Recall that this year the Japanese currency suffered the most from the aggressive Fed rate, and the Bank of Japan's dovish policy adds more pressure on it.

The BOJ is the only major central bank that has never raised interest rates this year.

The hope that appeared last month that the Fed might soon slow down the pace of tightening helped the yen recover from its multi-year lows.

The JPY showed the best uptrend against the dollar in November. It strengthened by more than 7%. This is the biggest monthly gain for the JPY in 14 years.

Now, when Powell actually gave the signal to start a slowdown in interest rates in the U.S., many analysts have revised their forecasts for the pair - downward.

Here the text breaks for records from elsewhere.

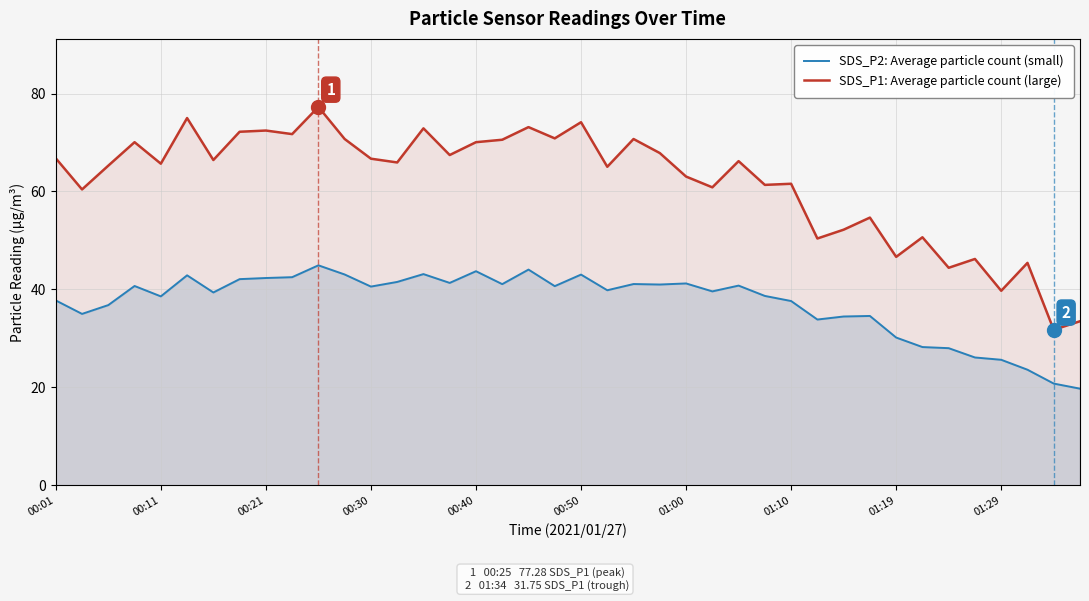

Reading right to left, list all the values displayed in this chart.

SDS_P2: Average particle count (small): 19.7	20.8	23.6	25.6	26.1	28.0	28.2	30.2	34.6	34.5	33.9	37.6	38.7	40.8	39.6	41.2	41.0	41.1	39.8	43.0	40.7	44.0	41.1	43.7	41.3	43.1	41.5	40.6	43.0	44.9	42.5	42.3	42.1	39.4	42.9	38.6	40.7	36.8	35.0	37.8
SDS_P1: Average particle count (large): 33.5	31.8	45.4	39.7	46.2	44.4	50.6	46.6	54.7	52.2	50.4	61.6	61.4	66.2	60.9	63.0	67.8	70.7	65.0	74.2	70.8	73.2	70.6	70.1	67.5	72.9	65.9	66.7	70.7	77.3	71.7	72.5	72.2	66.4	75.0	65.7	70.1	65.3	60.4	66.8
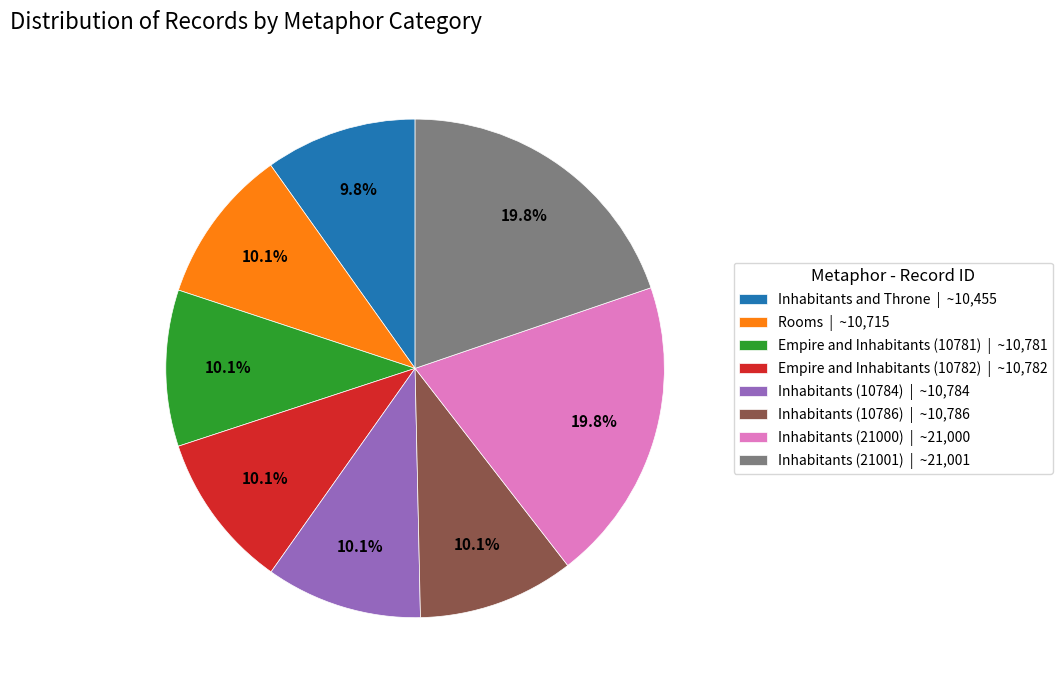

Count the number of slices in the pie.

8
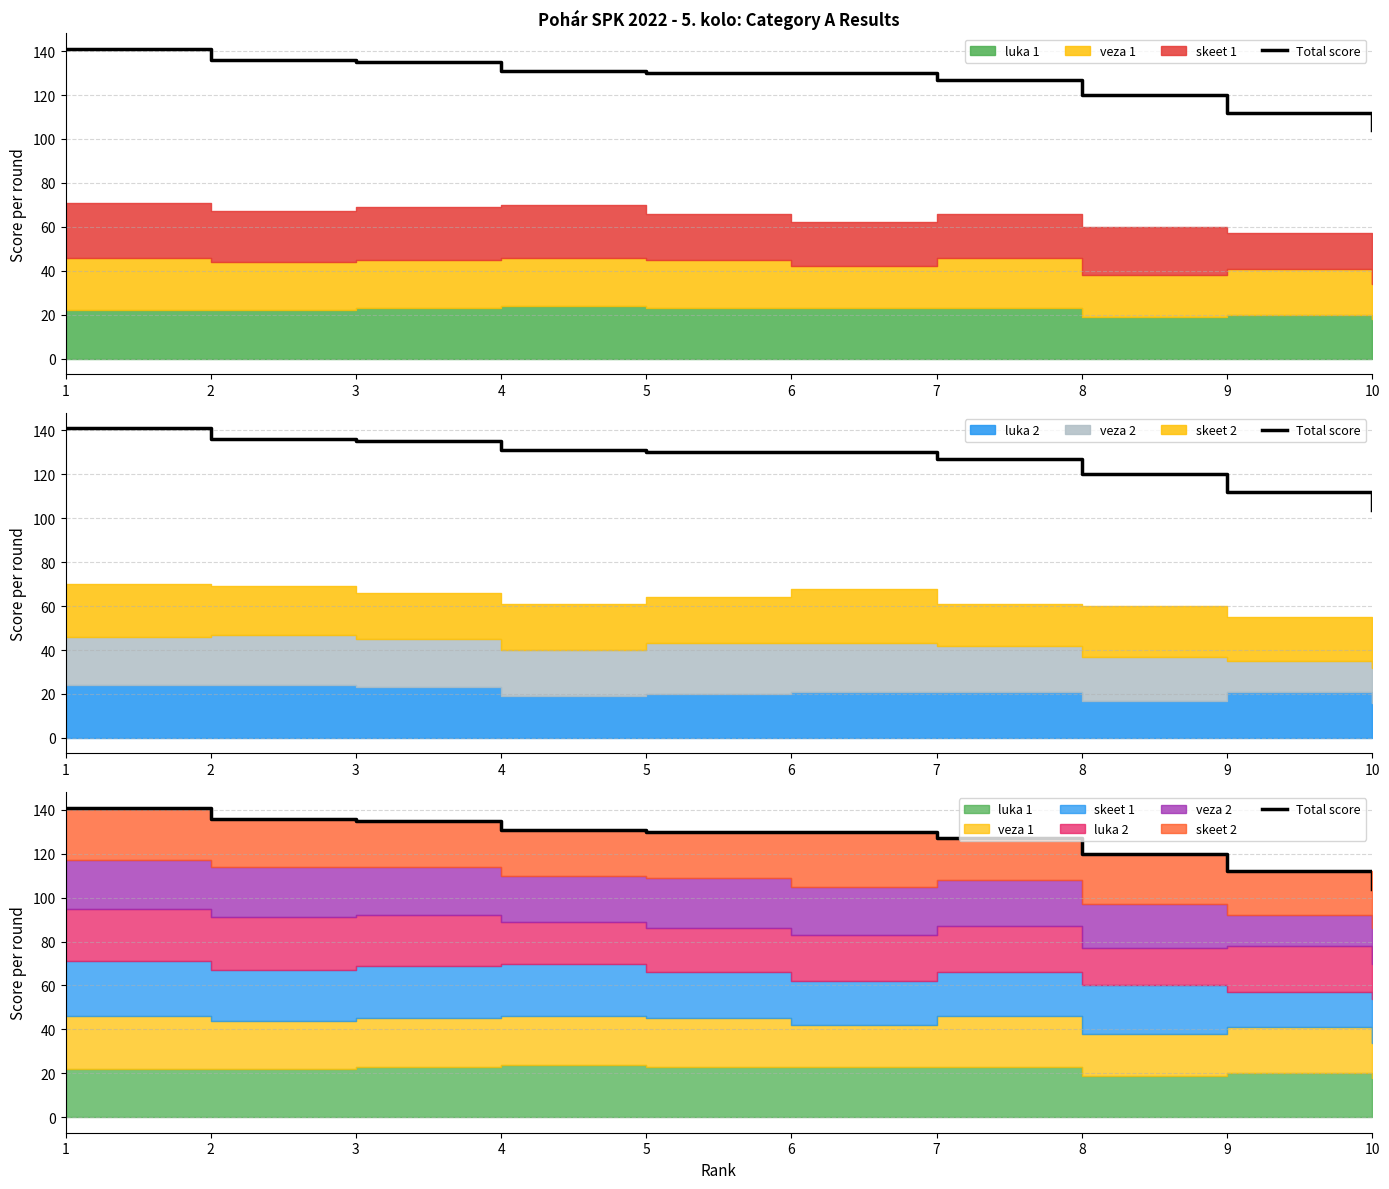

Rank the categories by value from lowest to highest.

10, 9, 8, 7, 5, 6, 4, 3, 2, 1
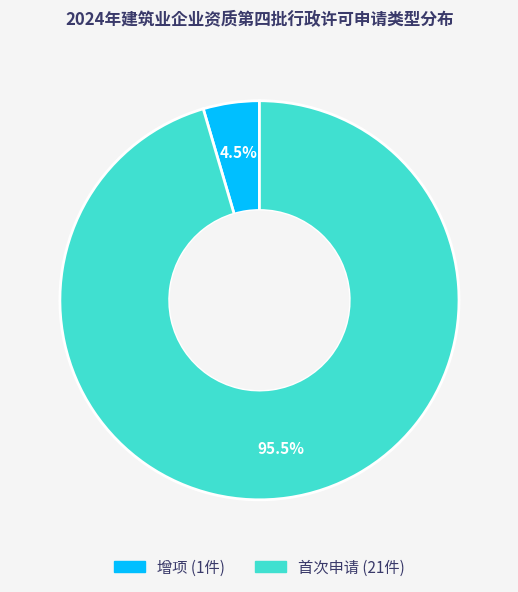

Between 首次申请 and 增项, which is larger?

首次申请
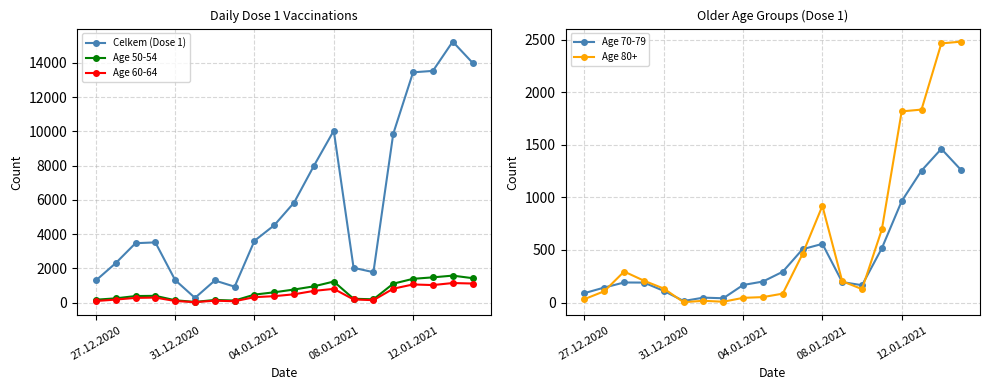

How many interior local peaks does the Age 80+ series have?

3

According to experts, the asset has already exhausted its bullish potential and is unlikely to return to spectacular and confident growth in the near future.

In the short term, the major will move mainly downwards, still weighed down by Powell's dovish statement.

Also, US economic data may become a headwind for the dollar-yen pair. If the market sees another symptom of the approaching recession, it will finally convince traders that the US central bank will hit the brakes this month.

Analysts predict this is likely to happen. The ISM manufacturing activity index for November will be released today. Economists are predicting that the index will fall from 50.2 to 49.8.

Another headwind for the dollar will be the return of risk sentiment to the market due to the easing of anti-Covid measures in China. This should also favor USD/JPY bears.